Invocazione e giudizio per il bene di tutti

gerusalemme alba fill 333x236Nei primi dieci giorni di ogni nuovo anno ebraico, secondo la tradizione, l’Eterno giudica ogni persona, ogni popolo, ogni nazione, e l’umanità nel suo insieme. Sono gli Yamin Noraim, giorni tremendi, pieni di supplica e preghiera, per il benessere individuale e di tutti.

Una delle frasi più significative che s’intercala nella liturgia degli Yamin Noraim si può tradurre così: «Ricordaci per la vita, re che desidera la vita e iscrivici nel libro della vita, per il tuo proposito, Signore della vita». Questa frase ha in sé uno dei motivi più importanti di queste festività, in quanto, essendo il momento in cui Dio giudica l’umanità e il destino della sua esistenza, a livello sia individuale sia collettivo, l’invocazione delle preghiere è che il suo giudizio sia misericordioso e che continui a rinnovare le nostre possibilità di esprimerci nella vita con pienezza.

La concezione biblica dell’esistenza è un cantico alla vita, dove il termine si ritrova concatenato con ciò che è spirituale, giusto e misericordioso; una vita che sa dell’amore, dell’affetto.

Mosè, in una delle ultime lezioni rivolte al suo popolo, quale messaggio che riassume tutti gli insegnamenti per i presenti e per tutte le generazioni a venire, esclamò: «Ho posto come testimoni i cieli e la terra, la vita e la morte ho posto davanti a te, la benedizione e la maledizione, e sceglierai la vita, perché possa vivere tu e la tua discendenza» (Deuteronomio, 30, 19).
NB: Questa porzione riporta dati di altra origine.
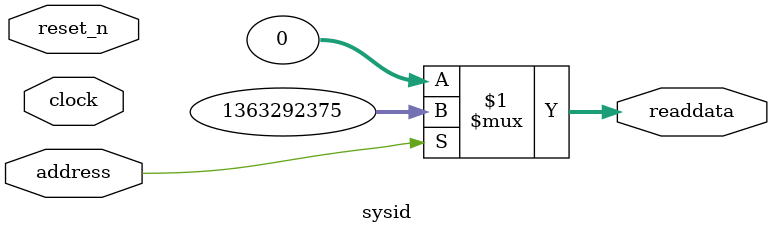
<source format=v>

`timescale 1ns / 1ps
// synthesis translate_on

// turn off superfluous verilog processor warnings 
// altera message_level Level1 
// altera message_off 10034 10035 10036 10037 10230 10240 10030 

module sysid (
               // inputs:
                address,
                clock,
                reset_n,

               // outputs:
                readdata
             )
;

  output  [ 31: 0] readdata;
  input            address;
  input            clock;
  input            reset_n;

  wire    [ 31: 0] readdata;
  //control_slave, which is an e_avalon_slave
  assign readdata = address ? 1363292375 : 0;

endmodule


</source>
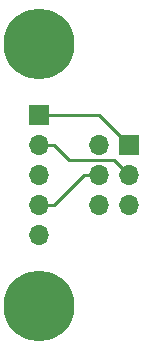
<source format=gtl>
G04 #@! TF.GenerationSoftware,KiCad,Pcbnew,7.0.5-0*
G04 #@! TF.CreationDate,2023-07-15T01:20:54-04:00*
G04 #@! TF.ProjectId,programmer,70726f67-7261-46d6-9d65-722e6b696361,rev?*
G04 #@! TF.SameCoordinates,Original*
G04 #@! TF.FileFunction,Copper,L1,Top*
G04 #@! TF.FilePolarity,Positive*
%FSLAX46Y46*%
G04 Gerber Fmt 4.6, Leading zero omitted, Abs format (unit mm)*
G04 Created by KiCad (PCBNEW 7.0.5-0) date 2023-07-15 01:20:54*
%MOMM*%
%LPD*%
G01*
G04 APERTURE LIST*
G04 #@! TA.AperFunction,ComponentPad*
%ADD10C,0.800000*%
G04 #@! TD*
G04 #@! TA.AperFunction,ComponentPad*
%ADD11C,6.000000*%
G04 #@! TD*
G04 #@! TA.AperFunction,ComponentPad*
%ADD12R,1.700000X1.700000*%
G04 #@! TD*
G04 #@! TA.AperFunction,ComponentPad*
%ADD13O,1.700000X1.700000*%
G04 #@! TD*
G04 #@! TA.AperFunction,Conductor*
%ADD14C,0.250000*%
G04 #@! TD*
G04 APERTURE END LIST*
D10*
X134910000Y-64449010D03*
X135569010Y-62858020D03*
X135569010Y-66040000D03*
X137160000Y-62199010D03*
D11*
X137160000Y-64449010D03*
D10*
X137160000Y-66699010D03*
X138750990Y-62858020D03*
X138750990Y-66040000D03*
X139410000Y-64449010D03*
X134910000Y-42230990D03*
X135569010Y-40640000D03*
X135569010Y-43821980D03*
X137160000Y-39980990D03*
D11*
X137160000Y-42230990D03*
D10*
X137160000Y-44480990D03*
X138750990Y-40640000D03*
X138750990Y-43821980D03*
X139410000Y-42230990D03*
D12*
X137160000Y-48260000D03*
D13*
X137160000Y-50800000D03*
X137160000Y-53340000D03*
X137160000Y-55880000D03*
X137160000Y-58420000D03*
D12*
X144780000Y-50800000D03*
D13*
X142240000Y-50800000D03*
X144780000Y-53340000D03*
X142240000Y-53340000D03*
X144780000Y-55880000D03*
X142240000Y-55880000D03*
D14*
X137160000Y-48260000D02*
X142240000Y-48260000D01*
X142240000Y-48260000D02*
X144780000Y-50800000D01*
X137160000Y-50800000D02*
X138430000Y-50800000D01*
X139700000Y-52070000D02*
X143510000Y-52070000D01*
X143510000Y-52070000D02*
X144780000Y-53340000D01*
X138430000Y-50800000D02*
X139700000Y-52070000D01*
X140970000Y-53340000D02*
X142240000Y-53340000D01*
X137160000Y-55880000D02*
X138430000Y-55880000D01*
X138430000Y-55880000D02*
X140970000Y-53340000D01*
M02*

</source>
Qui “vita” si deve interpretare come l’esistenza in cui l’individuo si manifesta in accordo con i principi che Dio ha rivelato al popolo.

Nei Salmi (115, 17) si evidenzia: «I morti non lodano Dio, né quelli che sono discesi nel sepolcro. Ma noi benediremo Dio da ora per sempre, lodate Dio». La vita è, secondo questi versetti, un’opportunità per rendere degna l’esistenza. Ciò che ci unisce a Dio è che lui è il creatore della vita e in essa si trovano scintille, per così dire, della sua divinità.

Dio è definito in molti versetti della Bibbia come «Dio vivente» (Giosuè, 3, 10; Osea, 2, 1; Salmi, 42, 3 e 84, 3). L’esistenza, in dimensioni infinitamente diverse, serve da tetto comune tra l’uomo e il suo Creatore. In Geremia, 10, 10 il profeta definisce Dio con queste parole: Dio il Signore è la Verità, è il Dio vivente e il Re eterno.

È questa la quintessenza delle preghiere di questi giorni di invocazione, giudizio, supplica di misericordia e di pietà. Chiedere per continuare ad avere la possibilità di offrire qualcosa d’importante e di significativo alle nostre esistenze, e così facendo onorare colui che insieme ai nostri progenitori ci ha donato la nostra vita. «Ricordaci per la vita, re che desidera la vita e iscrivici nel libro della vita, per il tuo proposito, Signore della vita». Ricordaci in mezzo alle miserie nostre e altrui, in mezzo alle nostre cecità spirituali e a quelle dei nostri vicini; ascolta il nostro grido affinché il mondo in cui si svolge la vita abbia come valori comuni tra tutti i popoli e le nazioni la pace, la giustizia e la misericordia che ognuno sa trovare nella sua ricerca del senso dell’esistenza.